I don’t remember Christmas last year. I’m pretty sure I was working, but I honestly don’t remember it at all. I remember scrambling trying to find a place to live. I remember the disappointment when it didn’t pan out. I remember packing up and then arriving in New Jersey. But I don’t remember Christmas at all.
A year later, quite a few things are different now, but I have to admit, it still doesn’t feel like Christmas. I don’t know where that “feeling” goes.
The past couple days, I’ve been feeling so down. For no good reason either. I swear, this depression thing has way too good of a grip over me. To be honest, it scares me.

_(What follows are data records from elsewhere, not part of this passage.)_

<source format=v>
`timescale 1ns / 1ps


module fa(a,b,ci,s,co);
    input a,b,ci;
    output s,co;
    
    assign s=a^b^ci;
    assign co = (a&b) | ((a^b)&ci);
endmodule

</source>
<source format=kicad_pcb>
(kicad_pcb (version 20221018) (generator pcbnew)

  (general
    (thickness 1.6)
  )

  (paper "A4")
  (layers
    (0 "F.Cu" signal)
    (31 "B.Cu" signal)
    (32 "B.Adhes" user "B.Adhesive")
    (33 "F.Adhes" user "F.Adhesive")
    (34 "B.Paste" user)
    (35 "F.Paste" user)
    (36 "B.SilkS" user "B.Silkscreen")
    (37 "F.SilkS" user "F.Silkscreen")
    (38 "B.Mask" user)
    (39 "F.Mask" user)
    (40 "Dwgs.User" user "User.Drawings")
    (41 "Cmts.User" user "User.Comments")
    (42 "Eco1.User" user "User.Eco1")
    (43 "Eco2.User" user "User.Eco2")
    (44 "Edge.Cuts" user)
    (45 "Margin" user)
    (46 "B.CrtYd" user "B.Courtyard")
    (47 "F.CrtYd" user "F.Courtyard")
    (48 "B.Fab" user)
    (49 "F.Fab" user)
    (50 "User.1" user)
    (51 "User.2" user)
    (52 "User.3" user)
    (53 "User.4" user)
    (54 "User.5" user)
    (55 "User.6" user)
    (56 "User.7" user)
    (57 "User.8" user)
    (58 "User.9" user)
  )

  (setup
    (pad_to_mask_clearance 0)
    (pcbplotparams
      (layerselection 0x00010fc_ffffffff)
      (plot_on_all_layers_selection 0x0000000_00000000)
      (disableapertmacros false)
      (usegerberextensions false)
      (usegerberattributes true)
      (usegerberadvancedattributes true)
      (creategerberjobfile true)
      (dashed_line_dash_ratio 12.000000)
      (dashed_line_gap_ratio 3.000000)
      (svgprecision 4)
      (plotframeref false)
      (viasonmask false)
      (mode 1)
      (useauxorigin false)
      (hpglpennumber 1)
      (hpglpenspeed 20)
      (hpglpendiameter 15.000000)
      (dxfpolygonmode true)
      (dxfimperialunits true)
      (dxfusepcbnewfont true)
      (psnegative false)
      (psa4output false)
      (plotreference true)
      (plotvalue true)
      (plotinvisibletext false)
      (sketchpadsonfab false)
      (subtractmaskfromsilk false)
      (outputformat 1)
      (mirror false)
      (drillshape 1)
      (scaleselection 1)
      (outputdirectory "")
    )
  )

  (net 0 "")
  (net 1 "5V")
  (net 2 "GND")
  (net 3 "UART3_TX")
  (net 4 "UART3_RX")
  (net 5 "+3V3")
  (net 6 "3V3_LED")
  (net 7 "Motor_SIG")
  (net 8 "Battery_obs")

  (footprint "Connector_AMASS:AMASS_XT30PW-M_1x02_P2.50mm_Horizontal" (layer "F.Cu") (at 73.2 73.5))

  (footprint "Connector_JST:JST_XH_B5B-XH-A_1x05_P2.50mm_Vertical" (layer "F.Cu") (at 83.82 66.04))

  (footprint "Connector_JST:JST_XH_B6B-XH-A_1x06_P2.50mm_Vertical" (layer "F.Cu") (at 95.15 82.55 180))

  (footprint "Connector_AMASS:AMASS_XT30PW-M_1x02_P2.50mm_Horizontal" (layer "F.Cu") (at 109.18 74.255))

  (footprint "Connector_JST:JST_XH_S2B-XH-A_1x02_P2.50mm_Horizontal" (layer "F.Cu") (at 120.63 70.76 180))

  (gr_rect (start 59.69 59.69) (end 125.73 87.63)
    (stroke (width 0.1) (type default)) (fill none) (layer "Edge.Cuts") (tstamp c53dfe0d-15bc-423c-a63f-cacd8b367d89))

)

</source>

I’ve been calling out to God, and they say He always hears you… but sometimes I really wonder if He does. And then I try to listen for Him and I hear nothing. And that makes me feel so broken.

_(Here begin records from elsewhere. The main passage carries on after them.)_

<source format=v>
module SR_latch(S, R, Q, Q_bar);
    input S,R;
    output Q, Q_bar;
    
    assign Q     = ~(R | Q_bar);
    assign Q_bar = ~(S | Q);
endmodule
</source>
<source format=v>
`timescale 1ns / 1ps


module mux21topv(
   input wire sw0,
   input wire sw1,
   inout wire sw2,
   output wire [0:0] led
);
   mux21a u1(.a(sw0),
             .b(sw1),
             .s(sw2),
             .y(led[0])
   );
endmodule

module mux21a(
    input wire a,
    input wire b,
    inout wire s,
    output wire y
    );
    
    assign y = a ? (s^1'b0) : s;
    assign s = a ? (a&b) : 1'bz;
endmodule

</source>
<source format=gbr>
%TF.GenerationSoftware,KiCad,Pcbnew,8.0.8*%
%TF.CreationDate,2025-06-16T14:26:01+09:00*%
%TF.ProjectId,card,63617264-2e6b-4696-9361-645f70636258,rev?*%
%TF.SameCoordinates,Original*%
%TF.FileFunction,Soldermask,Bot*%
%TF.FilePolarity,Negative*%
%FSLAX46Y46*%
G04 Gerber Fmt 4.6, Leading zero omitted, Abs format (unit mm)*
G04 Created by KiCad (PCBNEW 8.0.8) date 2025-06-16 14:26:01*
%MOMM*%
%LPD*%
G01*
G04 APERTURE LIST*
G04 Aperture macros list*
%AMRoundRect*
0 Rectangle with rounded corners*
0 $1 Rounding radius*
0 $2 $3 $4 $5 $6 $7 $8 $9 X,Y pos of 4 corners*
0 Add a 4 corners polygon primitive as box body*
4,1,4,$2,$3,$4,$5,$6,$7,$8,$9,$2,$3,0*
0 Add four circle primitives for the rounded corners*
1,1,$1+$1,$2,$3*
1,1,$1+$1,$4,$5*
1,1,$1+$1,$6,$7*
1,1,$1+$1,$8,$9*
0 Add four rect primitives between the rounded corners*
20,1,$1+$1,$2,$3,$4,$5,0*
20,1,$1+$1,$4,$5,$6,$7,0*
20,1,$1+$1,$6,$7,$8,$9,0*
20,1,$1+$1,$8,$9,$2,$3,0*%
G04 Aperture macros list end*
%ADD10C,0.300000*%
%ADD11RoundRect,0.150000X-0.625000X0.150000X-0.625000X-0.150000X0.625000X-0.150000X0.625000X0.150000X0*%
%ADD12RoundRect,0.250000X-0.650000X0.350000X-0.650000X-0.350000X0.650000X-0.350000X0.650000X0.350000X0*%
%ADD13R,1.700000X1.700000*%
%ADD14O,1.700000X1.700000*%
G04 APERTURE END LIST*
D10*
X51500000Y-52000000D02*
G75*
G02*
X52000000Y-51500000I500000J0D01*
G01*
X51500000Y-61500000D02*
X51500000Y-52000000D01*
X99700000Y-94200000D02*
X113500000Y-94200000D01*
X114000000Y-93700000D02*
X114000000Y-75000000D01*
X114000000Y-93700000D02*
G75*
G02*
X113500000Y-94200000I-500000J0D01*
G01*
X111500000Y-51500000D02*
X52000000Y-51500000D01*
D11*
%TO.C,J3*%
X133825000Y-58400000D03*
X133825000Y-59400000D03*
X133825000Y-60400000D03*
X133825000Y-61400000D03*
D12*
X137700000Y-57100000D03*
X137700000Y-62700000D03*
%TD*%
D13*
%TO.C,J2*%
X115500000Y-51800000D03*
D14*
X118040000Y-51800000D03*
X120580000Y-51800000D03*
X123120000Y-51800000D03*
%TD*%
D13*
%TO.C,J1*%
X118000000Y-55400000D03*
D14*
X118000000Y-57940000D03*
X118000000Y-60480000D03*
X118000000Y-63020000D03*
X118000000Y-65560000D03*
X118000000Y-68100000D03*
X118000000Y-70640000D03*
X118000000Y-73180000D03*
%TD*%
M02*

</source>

I just want to stay inside under the covers every morning and stay unconscious. Just dream. I hate waking up. I hate going to work and pretending. I have it all down great — the pretending. The fake smiling, the acting like I’m a functional, competent worker when all I want to do is go home and get away. I can’t even explain the depression to anyone. Not only is it hard, but I don’t want to burden anyone. I talk to my sister about it, but I think it brings her down realizes how serious it is. She thinks she can just cheer me up. But that only works temporary. I talk to my love about it, but he doesn’t understand because I have all these blessings to be happy about. He thinks I shouldn’t complain… don’t sweat the small stuff. But it goes beyond that.
I guess I need help.
But for right now, I have to go to work. I have to put myself in yet another uncomfortable situation and just pretend my way through it until I get what I need for a story. The only thing keeping me going is knowing that I’ll get to pick up Justin from the airport in about 5 hours. I’ve missed him so much. And I get to see my family this weekend. I’m grateful for that too. Well let me get going. Obligation calls.